You are a knowledge base construction expert. Given a subject entity and a description of it, return factual statements that you know for the subject as a JSON list of dictionaries(triples), where keys must be "subject", "predicate" and "object". The number of facts may be very high, between 25 to 50 or more, for very popular subjects.
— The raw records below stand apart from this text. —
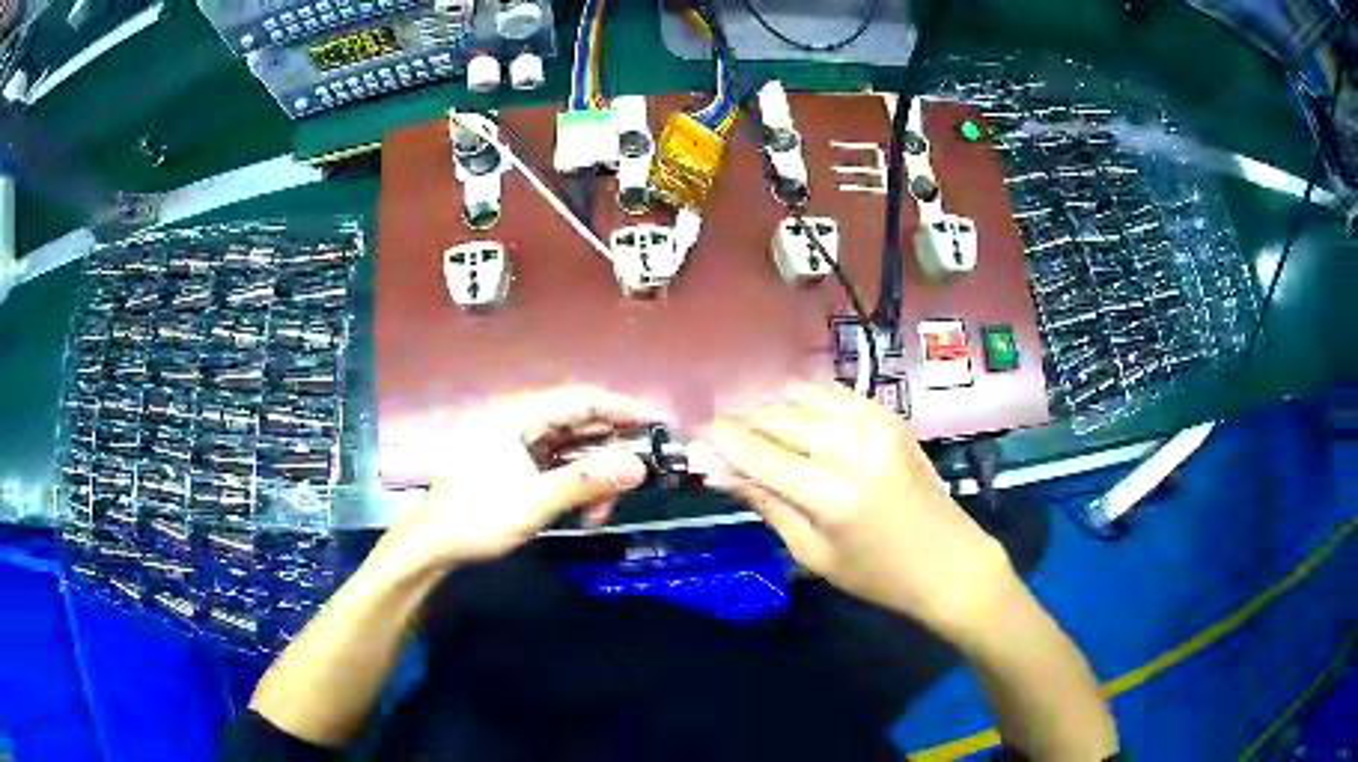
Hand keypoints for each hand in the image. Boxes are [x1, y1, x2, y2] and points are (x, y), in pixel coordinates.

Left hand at [379, 386, 665, 572]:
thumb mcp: (536, 501)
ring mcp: (513, 442)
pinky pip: (556, 464)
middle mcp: (516, 420)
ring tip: (602, 510)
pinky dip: (575, 483)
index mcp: (515, 415)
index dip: (622, 408)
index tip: (657, 421)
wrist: (435, 544)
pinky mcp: (513, 463)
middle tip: (640, 474)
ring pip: (569, 448)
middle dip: (609, 452)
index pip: (580, 399)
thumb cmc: (479, 517)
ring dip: (593, 476)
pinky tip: (586, 510)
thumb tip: (639, 467)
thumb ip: (588, 481)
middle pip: (577, 423)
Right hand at [702, 383, 1013, 638]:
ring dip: (769, 409)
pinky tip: (793, 417)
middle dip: (740, 424)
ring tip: (754, 430)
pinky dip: (805, 400)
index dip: (721, 442)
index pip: (760, 453)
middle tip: (718, 439)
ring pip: (802, 398)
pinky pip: (834, 393)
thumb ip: (767, 505)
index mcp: (832, 494)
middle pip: (778, 419)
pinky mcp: (889, 417)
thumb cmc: (878, 575)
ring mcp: (876, 425)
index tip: (694, 439)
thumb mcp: (815, 553)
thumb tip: (718, 474)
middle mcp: (853, 448)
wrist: (949, 562)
For less popular subjects, the number of facts can be very low, like 5 or 10. # Requirements - If you don't know the subject at all, return an empty list. - If the subject is not a named entity, return an empty list. - Include at least one triple where predicate is "instanceOf". - Do not get too wordy. - Separate several objects into multiple triples with one object.
Subject: Bhattacharyya distance Description of subject: Bhattacharyya distance is a statistical measure of similarity between two probability distributions, often used in pattern recognition and classification to quantify their overlap.
Referenced by (4)
Full triples — surface form annotated when it differs from this entity's canonical label.